A hybrid model of convolutional neural network and an extreme gradient boosting for reliability evaluation in composite power systems integrated with renewable energy resources

Abstract

This paper introduces an approach that enhances the computational efficiency of reliability assessment for composite power systems by integrating machine learning (ML) techniques with sequential monte carlo simulation (SMCS). Integration of renewable energy resources (RERs) into power systems is increasing at a rapid pace. Evaluating the reliability of composite power systems is helpful in identifying any deficiencies in their operation. As power systems operation becomes more fluctuating and stochastic, it is necessary to update the tools used to analyse reliability. In this paper, SMCS is used as a conventional method, as it provides results by taking chronological nature of RERs.
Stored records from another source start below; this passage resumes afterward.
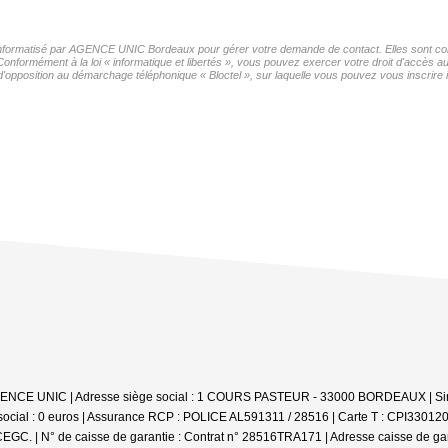
r informatisé par AGENCE UNIC Bordeaux pour gérer votre demande de contact. Elles sont cons
 Conformément à la loi « informatique et libertés », vous pouvez exercer votre droit d'accè
'opposition au démarchage téléphonique « Bloctel », sur laquelle vous pouvez vous inscrire i
 : AGENCE UNIC | Adresse siège social : 1 COURS PASTEUR - 33000 BORDEAUX | 
social : 0 euros | Assurance RCP : POLICE AL591311 / 28516 |
Carte T : CPI330120
CEGC. | N° de caisse de garantie : Contrat n° 28516TRA171 | Adresse caisse de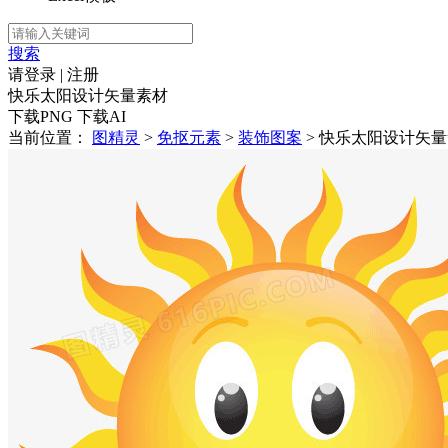
搜索
请登录
|
注册
快乐太阳设计矢量素材
下载PNG
下载AI
当前位置：
图精灵
>
免抠元素
>
装饰图案
> 快乐太阳设计矢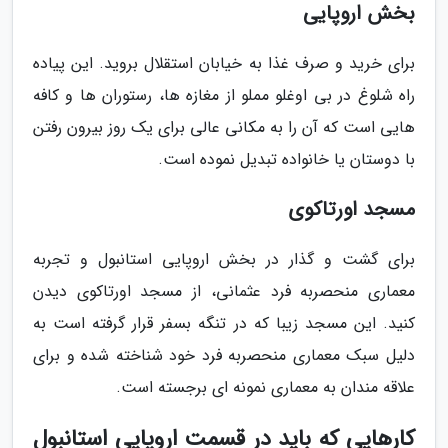
بخش اروپایی
برای خرید و صرف غذا به خیابان استقلال بروید. این پیاده
راه شلوغ در بی اوغلو مملو از مغازه ها، رستوران ها و کافه
هایی است که آن را به مکانی عالی برای یک روز بیرون رفتن
با دوستان یا خانواده تبدیل نموده است.
مسجد اورتاکوی
برای گشت و گذار در بخش اروپایی استانبول و تجربه
معماری منحصربه فرد عثمانی، از مسجد اورتاکوی دیدن
کنید. این مسجد زیبا که در تنگه بسفر قرار گرفته است به
دلیل سبک معماری منحصربه فرد خود شناخته شده و برای
علاقه مندان به معماری نمونه ای برجسته است.
کارهایی که باید در قسمت اروپایی استانبول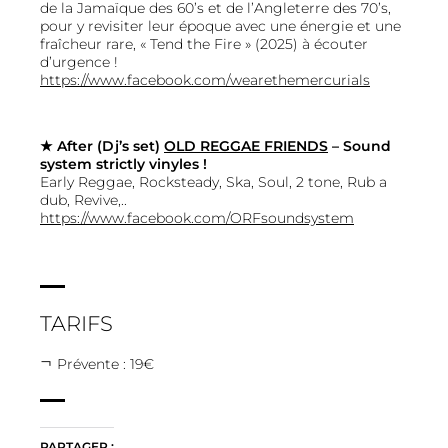
de la Jamaïque des 60’s et de l’Angleterre des 70’s,
pour y revisiter leur époque avec une énergie et une
fraîcheur rare, « Tend the Fire » (2025) à écouter
d’urgence !
https://www.facebook.com/wearethemercurials
★
After
(Dj’s set)
OLD REGGAE FRIENDS
– Sound
system strictly vinyles !
Early Reggae, Rocksteady, Ska, Soul, 2 tone, Rub a
dub, Revive,..
https://www.facebook.com/ORFsoundsystem
TARIFS
Prévente : 19€
PARTAGER :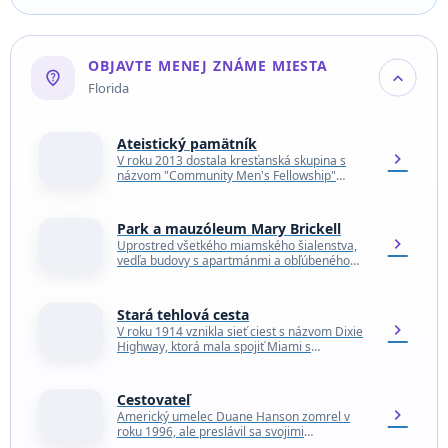
uvidíte asi…
OBJAVTE MENEJ ZNÁME MIESTA
not_listed_location
expand_more
Florida
Ateistický pamätník
chevron_right
V roku 2013 dostala kresťanská skupina s
názvom "Community Men's Fellowship"
povolenie postaviť pred budovou súdu v
Bradforde žulový pamätník Desatora,
súboru…
Park a mauzóleum Mary Brickell
chevron_right
Uprostred všetkého miamského šialenstva,
vedľa budovy s apartmánmi a obľúbeného
hotela sa nachádza miesto odpočinku rodiny
Brickellovcov, priekopníkov Miami. Áno, mŕtve
telá…
Stará tehlová cesta
chevron_right
V roku 1914 vznikla sieť ciest s názvom Dixie
Highway, ktorá mala spojiť Miami s
Montrealom v Kanade. Hlavným
predstaviteľom a investorom…
Cestovateľ
chevron_right
Americký umelec Duane Hanson zomrel v
roku 1996, ale preslávil sa svojimi
hyperrealistickými sochami zobrazujúcimi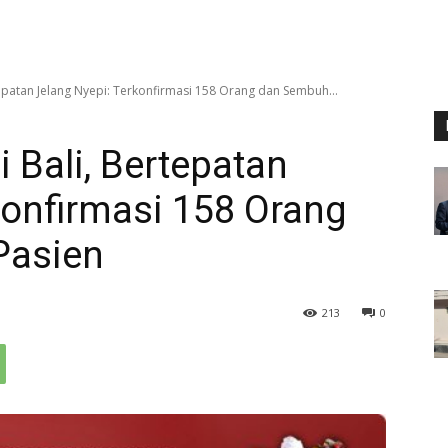
epatan Jelang Nyepi: Terkonfirmasi 158 Orang dan Sembuh...
 Bali, Bertepatan
konfirmasi 158 Orang
Pasien
213
0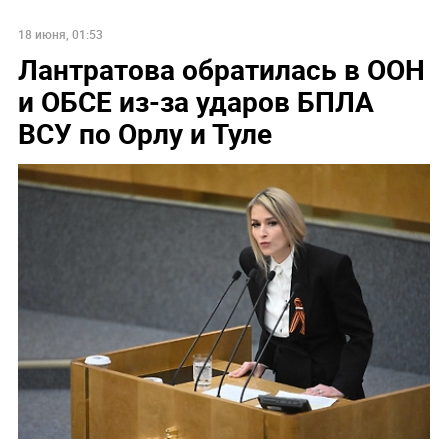
18 июня, 01:53
Лантратова обратилась в ООН
и ОБСЕ из-за ударов БПЛА
ВСУ по Орлу и Туле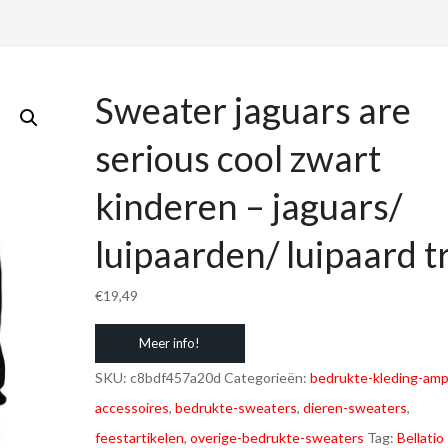
Sweater jaguars are
serious cool zwart
kinderen – jaguars/
luipaarden/ luipaard t
€
19,49
Meer info!
SKU:
c8bdf457a20d
Categorieën:
bedrukte-kleding-amp
accessoires
,
bedrukte-sweaters
,
dieren-sweaters
,
feestartikelen
,
overige-bedrukte-sweaters
Tag:
Bellatio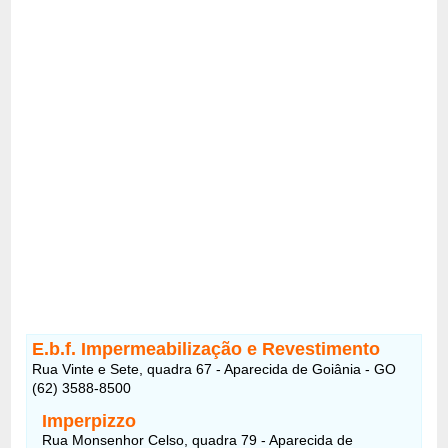
E.b.f. Impermeabilização e Revestimento
Rua Vinte e Sete, quadra 67 - Aparecida de Goiânia - GO
(62) 3588-8500
Imperpizzo
Rua Monsenhor Celso, quadra 79 - Aparecida de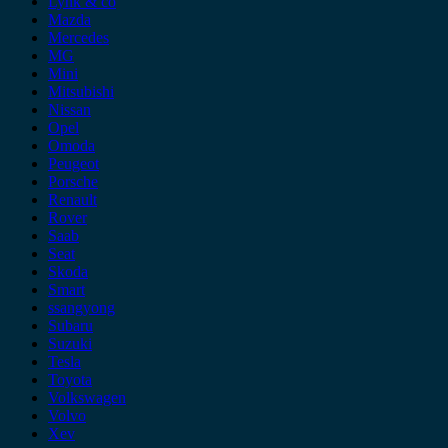
Lynk & co
Mazda
Mercedes
MG
Mini
Mitsubishi
Nissan
Opel
Omoda
Peugeot
Porsche
Renault
Rover
Saab
Seat
Skoda
Smart
ssangyong
Subaru
Suzuki
Tesla
Toyota
Volkswagen
Volvo
Xev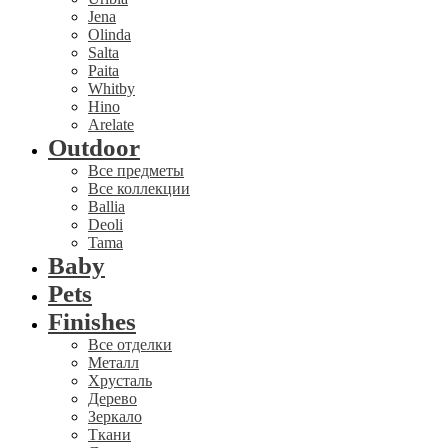
Jena
Olinda
Salta
Paita
Whitby
Hino
Arelate
Outdoor
Все предметы
Все коллекции
Ballia
Deoli
Tama
Baby
Pets
Finishes
Все отделки
Металл
Хрусталь
Дерево
Зеркало
Ткани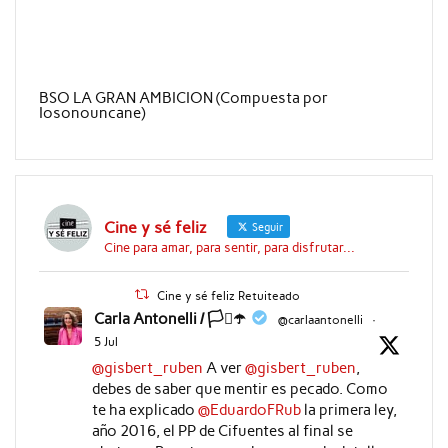
BSO LA GRAN AMBICION (Compuesta por
Iosonouncane)
Cine y sé feliz
Seguir
Cine para amar, para sentir, para disfrutar...
Cine y sé feliz Retuiteado
Carla Antonelli / 🏳️‍⚧️☂️
@carlaantonelli
·
5 Jul
@gisbert_ruben
A ver
@gisbert_ruben
,
debes de saber que mentir es pecado. Como
te ha explicado
@EduardoFRub
la primera ley,
año 2016, el PP de Cifuentes al final se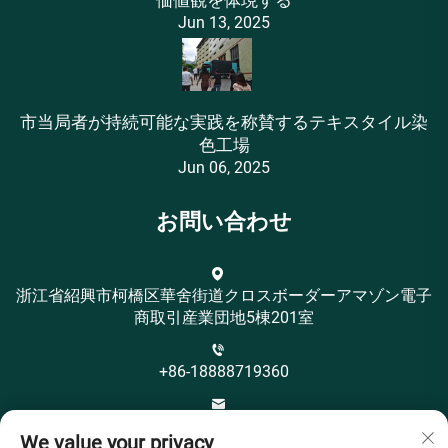
価値観を体現する
Jun 13, 2025
市当局者が持続可能な実践を称賛するテキスタイル染
色工場
Jun 06, 2025
お問い合わせ
浙江省紹興市柯橋区華舍街道クロスボーダーアマゾン電子
商取引産業団地5棟201室
+86-18888719360
[email protected]
We value your privacy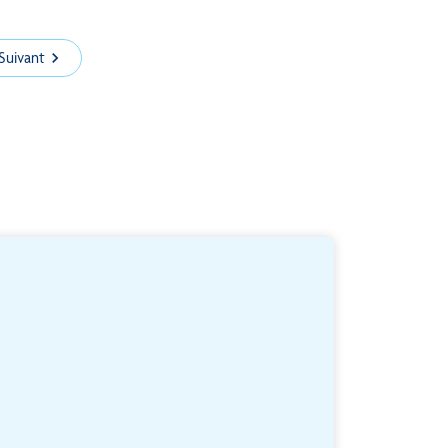
Suivant
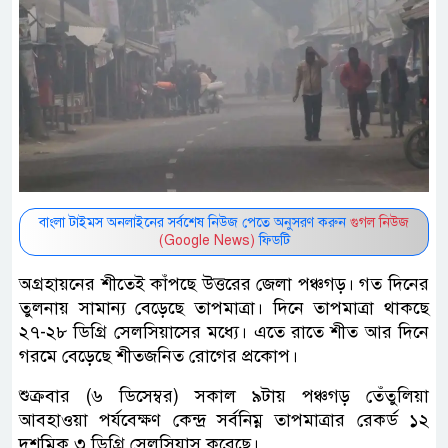
বাংলা টাইমস অনলাইনের সর্বশেষ নিউজ পেতে অনুসরণ করুন
গুগল নিউজ
(Google News)
ফিডটি
অগ্রহায়নের শীতেই কাঁপছে উত্তরের জেলা পঞ্চগড়। গত দিনের
তুলনায় সামান্য বেড়েছে তাপমাত্রা। দিনে তাপমাত্রা থাকছে
২৭-২৮ ডিগ্রি সেলসিয়াসের মধ্যে। এতে রাতে শীত আর দিনে
গরমে বেড়েছে শীতজনিত রোগের প্রকোপ।
শুক্রবার (৬ ডিসেম্বর) সকাল ৯টায় পঞ্চগড় তেঁতুলিয়া
আবহাওয়া পর্যবেক্ষণ কেন্দ্র সর্বনিম্ন তাপমাত্রার রেকর্ড ১২
দশমিক ৩ ডিগ্রি সেলসিয়াস করেছে।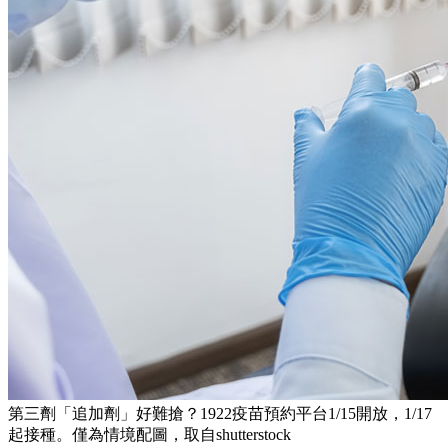
第三劑「追加劑」好難搶？1922疫苗預約平台1/15開放，1/17
起接種。僅為情境配圖，取自shutterstock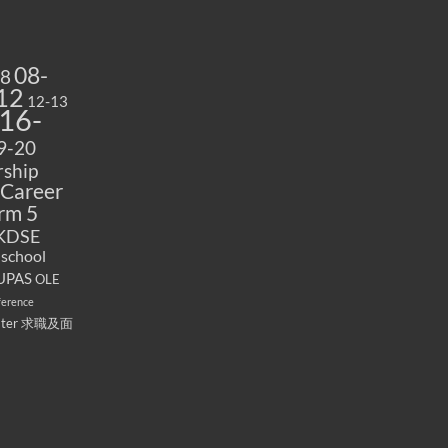
08-
08
12
12-13
16-
9-20
ship
Career
rm 5
KDSE
 school
UPAS
OLE
ference
ater
求職及面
However, SMCS is highly computational. ML models fit for solving complex problems that require computational power. ML techniques, such as convolutional neural network (CNN) and hybrib models of Convolutional and Extreme Gradient Boosting (ConXGB), and Convolutional and Random Forest (ConRF) are proposed to determine the expectation of load curtailment and minimum amount of load curtailments. The proposed technique is applied on test system IEEE RTS-79. Results indicate the ConvXGB method is fast and accurate in computing composite reliability indices. For instance, it achieved a Loss of Load Probability (LOLP) of 0.0025 and an Expected Demand Not Supplied (EDNS) of 0.1850 MW, compared to SMCS’s LOLP of 0.0021 and EDNS of 0.1794 MW while reducing computational time from 12900 to 5414 s. These results confirm the proposed method’s speed and accuracy, making it a robust solution for modern power system reliability evaluation.